On October 10, a wrongful death complaint (PDF) filed by the family of Patricia Daley was removed from Maryland state court to the U.S. District Court system. The lawsuit alleges that uterine fibroid morcellators manufactured by Ethicon and Karl Storz were used during a robotic hysterectomy performed on Daley in 2011, after which she developed leiomyosarcoma, a particularly aggressive form of uterine cancer.

Failure to Warn About Morcellation Cancer Risk

As more women learn about the link between the diagnosis of leiomyosarcoma or other uterine cancer and the use of morcellators during fibroid surgery, it is expected that the number of similar product liability lawsuits filed nationwide will continue to increase.

Although questions about the risks associated with the devices has been mounting within the medical community for several years, the first public warnings from federal regulators about the issue did not come until April 2014, when the FDA urged doctors to stop using the devices for uterine fibroid removal.

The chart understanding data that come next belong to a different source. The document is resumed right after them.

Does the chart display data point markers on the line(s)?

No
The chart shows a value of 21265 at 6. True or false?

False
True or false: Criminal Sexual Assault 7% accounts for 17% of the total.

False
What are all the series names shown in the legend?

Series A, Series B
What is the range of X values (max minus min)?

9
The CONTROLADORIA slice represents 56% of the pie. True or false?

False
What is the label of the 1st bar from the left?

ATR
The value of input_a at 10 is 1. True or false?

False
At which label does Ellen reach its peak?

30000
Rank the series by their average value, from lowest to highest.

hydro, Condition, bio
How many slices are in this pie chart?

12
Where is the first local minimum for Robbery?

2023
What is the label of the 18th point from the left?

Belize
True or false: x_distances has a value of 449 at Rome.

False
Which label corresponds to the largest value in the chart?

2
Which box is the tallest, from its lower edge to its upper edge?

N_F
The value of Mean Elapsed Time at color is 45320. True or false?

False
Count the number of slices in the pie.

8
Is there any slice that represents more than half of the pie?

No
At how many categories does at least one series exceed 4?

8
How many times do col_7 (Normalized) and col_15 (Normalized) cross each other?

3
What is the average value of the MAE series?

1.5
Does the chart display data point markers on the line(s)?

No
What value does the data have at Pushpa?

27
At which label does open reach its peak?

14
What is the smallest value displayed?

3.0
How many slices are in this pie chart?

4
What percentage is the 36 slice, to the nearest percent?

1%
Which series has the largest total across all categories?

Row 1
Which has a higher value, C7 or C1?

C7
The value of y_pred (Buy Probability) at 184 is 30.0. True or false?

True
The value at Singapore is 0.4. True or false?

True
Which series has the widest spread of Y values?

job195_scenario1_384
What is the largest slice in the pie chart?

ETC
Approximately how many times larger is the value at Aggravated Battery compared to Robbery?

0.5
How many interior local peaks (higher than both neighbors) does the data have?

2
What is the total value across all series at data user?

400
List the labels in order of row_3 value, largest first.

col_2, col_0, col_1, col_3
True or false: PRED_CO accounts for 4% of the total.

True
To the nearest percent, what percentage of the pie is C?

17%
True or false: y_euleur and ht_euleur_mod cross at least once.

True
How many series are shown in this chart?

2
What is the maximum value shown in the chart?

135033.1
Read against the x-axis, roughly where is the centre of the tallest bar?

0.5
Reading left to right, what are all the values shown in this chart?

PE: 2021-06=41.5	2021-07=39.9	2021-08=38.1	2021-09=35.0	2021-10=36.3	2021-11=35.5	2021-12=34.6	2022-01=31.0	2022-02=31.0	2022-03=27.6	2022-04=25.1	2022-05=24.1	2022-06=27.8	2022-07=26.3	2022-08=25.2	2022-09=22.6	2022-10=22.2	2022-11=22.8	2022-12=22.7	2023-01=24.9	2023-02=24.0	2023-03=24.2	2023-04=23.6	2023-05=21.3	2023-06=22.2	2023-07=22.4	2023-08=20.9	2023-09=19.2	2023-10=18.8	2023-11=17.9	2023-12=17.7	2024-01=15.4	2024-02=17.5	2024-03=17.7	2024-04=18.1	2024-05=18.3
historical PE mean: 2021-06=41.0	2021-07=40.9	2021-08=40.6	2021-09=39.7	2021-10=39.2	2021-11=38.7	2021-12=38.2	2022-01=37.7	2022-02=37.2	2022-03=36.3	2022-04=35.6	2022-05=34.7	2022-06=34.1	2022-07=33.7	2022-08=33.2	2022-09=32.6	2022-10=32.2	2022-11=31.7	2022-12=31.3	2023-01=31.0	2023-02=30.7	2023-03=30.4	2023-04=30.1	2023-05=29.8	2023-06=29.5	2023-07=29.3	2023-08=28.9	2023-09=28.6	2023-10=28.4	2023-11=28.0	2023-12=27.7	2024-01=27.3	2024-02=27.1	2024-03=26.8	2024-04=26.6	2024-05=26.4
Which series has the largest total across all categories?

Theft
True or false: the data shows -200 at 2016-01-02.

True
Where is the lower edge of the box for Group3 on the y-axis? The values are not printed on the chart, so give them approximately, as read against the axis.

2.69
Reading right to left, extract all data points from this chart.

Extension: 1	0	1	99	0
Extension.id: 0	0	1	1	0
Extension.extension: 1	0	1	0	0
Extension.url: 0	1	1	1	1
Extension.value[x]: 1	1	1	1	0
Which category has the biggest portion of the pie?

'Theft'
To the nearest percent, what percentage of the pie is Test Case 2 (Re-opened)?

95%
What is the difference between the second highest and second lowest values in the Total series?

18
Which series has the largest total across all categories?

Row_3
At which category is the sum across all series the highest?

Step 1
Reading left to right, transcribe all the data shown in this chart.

The FDA estimated that 1 in every 350 women who underwent the procedure carried undiagnosed cancer cells in the fibroids, which may be spread by use of power morcellators. Since there is no way for doctors to diagnose the cancer prior to the surgery, the agency determined that the devices should be avoided during uterine fibroid removal.

A number of alternative treatment options are available for women with symptomatic uterine fibroids, including traditional surgical hysterectomy performed vaginally or abdominally, catheter-based blocking of the uterine artery, high-intensity focused ultrasound, drug therapy or a laparoscopic hysterectomy or myomectomy without the use of morcellation. These other surgical options do not carry the same risk of spreading unsuspected sarcoma.

To further evaluate the safety of power morcellators, the FDA held an advisory committee meeting over the summer. Among those who testified before the outside advisors to the agency was Colleen Daley, the sister of Patricia Daley, who asked the panel whether they would let their loved ones go through a procedure with odds like those associated with power morcellators.

Following two days of hearings, the advisory committees determined that there was no way to make power morcellators use safe, but split on whether to recommend that the FDA force a power morcellator recall or to just add further market warnings.

Johnson & Johnson’s Ethicon subsidiary has since announced that they will exit the power morcellator business, of which they previously had about 80% market share. While an Ethicon morcellator recall was issued in July, other manufacturers have not followed suit.

Nielsen’s lawsuit accuses Gyrus ACMI of negligence, strict product liability, breach of warranty, fraud and loss of services, and seeking $5 million in damages. The lawsuit also calls for punitive damages to punish the company for knowingly placing women at risk by not providing adequate warnings of power morcellator cancer to doctors and patients.

The Daley wrongful death lawsuit makes similar charges against Ethicon and Karl Storz, also calling for both compensatory and punitive damages.